Monday, Dec. 29, 1941
Neighborhood Nuisance
Congressional junketeers to Central and South America in the past have been dizzied by champagne, charmed by Latin hospitality, impressed by the fact that U.S. citizens know so little about their neighbors to the south. But last week a special House committee investigating air transportation revealed that it had learned more than was in the tourist guide books.

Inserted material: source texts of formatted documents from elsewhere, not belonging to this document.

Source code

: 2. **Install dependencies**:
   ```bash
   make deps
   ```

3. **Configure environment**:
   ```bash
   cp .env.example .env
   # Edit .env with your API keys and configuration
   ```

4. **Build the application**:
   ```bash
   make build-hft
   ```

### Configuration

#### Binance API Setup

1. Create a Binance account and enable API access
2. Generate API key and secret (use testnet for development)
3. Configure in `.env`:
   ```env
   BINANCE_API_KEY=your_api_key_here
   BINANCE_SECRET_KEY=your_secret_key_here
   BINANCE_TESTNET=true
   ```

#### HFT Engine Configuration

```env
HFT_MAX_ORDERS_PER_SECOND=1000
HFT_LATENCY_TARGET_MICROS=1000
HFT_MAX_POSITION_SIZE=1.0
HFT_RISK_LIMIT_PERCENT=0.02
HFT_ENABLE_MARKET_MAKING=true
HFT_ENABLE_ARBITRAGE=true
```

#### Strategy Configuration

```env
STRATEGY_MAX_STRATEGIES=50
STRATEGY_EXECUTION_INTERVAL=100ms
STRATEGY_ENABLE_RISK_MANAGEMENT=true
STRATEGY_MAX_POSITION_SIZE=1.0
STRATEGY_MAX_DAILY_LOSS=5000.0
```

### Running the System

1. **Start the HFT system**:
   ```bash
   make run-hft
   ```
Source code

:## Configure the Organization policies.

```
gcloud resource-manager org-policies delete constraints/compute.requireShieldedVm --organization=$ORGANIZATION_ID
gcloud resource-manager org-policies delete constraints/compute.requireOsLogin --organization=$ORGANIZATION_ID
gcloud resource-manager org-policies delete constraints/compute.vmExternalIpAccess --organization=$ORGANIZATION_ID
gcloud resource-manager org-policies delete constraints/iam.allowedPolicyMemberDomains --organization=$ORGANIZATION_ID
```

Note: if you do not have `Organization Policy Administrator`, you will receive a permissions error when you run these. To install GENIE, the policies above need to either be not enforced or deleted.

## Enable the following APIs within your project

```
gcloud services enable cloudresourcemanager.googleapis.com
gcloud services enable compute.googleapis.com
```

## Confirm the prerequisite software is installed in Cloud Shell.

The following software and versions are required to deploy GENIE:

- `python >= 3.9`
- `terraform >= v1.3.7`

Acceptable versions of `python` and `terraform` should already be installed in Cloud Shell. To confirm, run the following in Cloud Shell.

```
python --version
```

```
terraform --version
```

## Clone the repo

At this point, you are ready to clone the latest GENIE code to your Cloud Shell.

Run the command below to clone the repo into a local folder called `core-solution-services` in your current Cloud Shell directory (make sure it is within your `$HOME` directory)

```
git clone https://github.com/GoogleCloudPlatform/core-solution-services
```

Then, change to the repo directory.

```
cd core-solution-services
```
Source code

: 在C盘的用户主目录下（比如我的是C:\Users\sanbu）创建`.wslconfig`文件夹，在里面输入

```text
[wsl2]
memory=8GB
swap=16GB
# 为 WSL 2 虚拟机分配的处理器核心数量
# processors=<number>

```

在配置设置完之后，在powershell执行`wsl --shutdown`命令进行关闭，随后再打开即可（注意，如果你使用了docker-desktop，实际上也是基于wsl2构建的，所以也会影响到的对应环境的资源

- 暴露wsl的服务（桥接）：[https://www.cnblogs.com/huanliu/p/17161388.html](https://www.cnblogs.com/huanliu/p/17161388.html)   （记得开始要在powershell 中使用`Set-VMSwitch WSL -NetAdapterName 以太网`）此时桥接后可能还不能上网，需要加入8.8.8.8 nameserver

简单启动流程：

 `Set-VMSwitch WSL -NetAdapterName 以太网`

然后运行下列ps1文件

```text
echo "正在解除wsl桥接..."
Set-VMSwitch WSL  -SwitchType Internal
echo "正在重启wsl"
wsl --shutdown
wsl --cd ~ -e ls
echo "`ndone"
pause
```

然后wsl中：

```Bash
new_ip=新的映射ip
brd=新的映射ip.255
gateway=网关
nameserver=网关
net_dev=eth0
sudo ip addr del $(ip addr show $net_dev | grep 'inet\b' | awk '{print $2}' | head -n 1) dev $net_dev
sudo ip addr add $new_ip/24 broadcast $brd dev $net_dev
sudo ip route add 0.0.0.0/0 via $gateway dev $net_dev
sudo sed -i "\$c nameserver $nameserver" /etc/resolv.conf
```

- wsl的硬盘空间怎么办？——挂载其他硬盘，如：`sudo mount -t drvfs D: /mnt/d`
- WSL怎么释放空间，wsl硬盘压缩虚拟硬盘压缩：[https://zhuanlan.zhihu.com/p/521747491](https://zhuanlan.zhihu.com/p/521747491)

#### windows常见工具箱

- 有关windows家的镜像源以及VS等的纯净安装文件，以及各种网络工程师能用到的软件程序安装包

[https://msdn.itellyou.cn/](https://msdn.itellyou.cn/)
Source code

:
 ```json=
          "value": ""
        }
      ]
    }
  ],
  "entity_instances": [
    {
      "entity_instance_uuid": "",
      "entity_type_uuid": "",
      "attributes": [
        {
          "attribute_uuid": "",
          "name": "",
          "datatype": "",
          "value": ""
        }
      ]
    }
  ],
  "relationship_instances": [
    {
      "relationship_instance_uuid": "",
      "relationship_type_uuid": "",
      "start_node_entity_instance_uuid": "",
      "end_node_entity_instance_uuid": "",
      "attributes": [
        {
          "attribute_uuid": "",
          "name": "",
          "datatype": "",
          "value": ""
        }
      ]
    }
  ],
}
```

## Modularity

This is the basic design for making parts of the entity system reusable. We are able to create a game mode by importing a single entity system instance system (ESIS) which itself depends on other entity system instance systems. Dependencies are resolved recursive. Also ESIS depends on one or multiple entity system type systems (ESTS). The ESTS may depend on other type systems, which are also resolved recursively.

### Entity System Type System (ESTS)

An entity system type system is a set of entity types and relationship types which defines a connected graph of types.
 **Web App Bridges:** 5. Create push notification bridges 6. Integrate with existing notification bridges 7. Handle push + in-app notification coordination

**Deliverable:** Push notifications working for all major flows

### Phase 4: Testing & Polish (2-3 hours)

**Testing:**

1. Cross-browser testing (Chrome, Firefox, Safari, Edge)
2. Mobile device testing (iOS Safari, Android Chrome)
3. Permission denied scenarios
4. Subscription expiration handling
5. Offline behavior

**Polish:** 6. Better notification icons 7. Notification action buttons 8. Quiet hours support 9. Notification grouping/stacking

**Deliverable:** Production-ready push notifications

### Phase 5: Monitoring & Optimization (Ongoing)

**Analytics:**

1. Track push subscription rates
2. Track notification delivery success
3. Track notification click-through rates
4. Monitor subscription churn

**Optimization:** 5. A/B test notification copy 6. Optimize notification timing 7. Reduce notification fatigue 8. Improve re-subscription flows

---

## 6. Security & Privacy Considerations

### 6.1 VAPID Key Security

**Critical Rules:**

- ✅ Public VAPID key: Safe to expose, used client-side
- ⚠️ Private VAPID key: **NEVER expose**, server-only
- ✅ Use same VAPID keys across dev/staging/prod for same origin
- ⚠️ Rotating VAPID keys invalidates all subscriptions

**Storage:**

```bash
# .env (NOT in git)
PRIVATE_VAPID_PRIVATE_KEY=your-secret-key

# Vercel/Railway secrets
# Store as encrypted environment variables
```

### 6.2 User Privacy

Chairman Jack Nichols of Oklahoma told the House his committee was prepared to prove:
> The German Minister in Mexico City, Baron Rudt von Collenberg-Boedigheim (due to be ousted momentarily), is chief of the Gestapo in Latin America which operates its "own secret court system" for trial and punishment of offending German nationals.
> Nazi agents have perfected plans to sabotage all utilities in Buenos Aires in event of "a crisis." Nazi agents in Buenos Aires hatched the recent revolt in the Argentine Air Force (TIME, Oct. 6).
> A German Air Force Reserve officer has established an airport, possibly complete with a radio station, on the northern plains of the Amazon Basin (roughly six flying hours from Panama). There are about 30 recognized landing strips in the same area.
> Axis forces control strategic landing fields in Brazil, just across from Africa.
They also have built up stocks of aviation gasoline and oil at hideouts up the Amazon River and at points on Brazil's eastern coast line.
> The yellow, high-hedged German Legation in Guatemala City, where Gestapo-man Christian Zinsser operated until he left for the Orient, has "no less than 14 short-wave receiving sets," houses two crack German flyers in charge of five airports--all within easy bombing distance of the Panama Canal.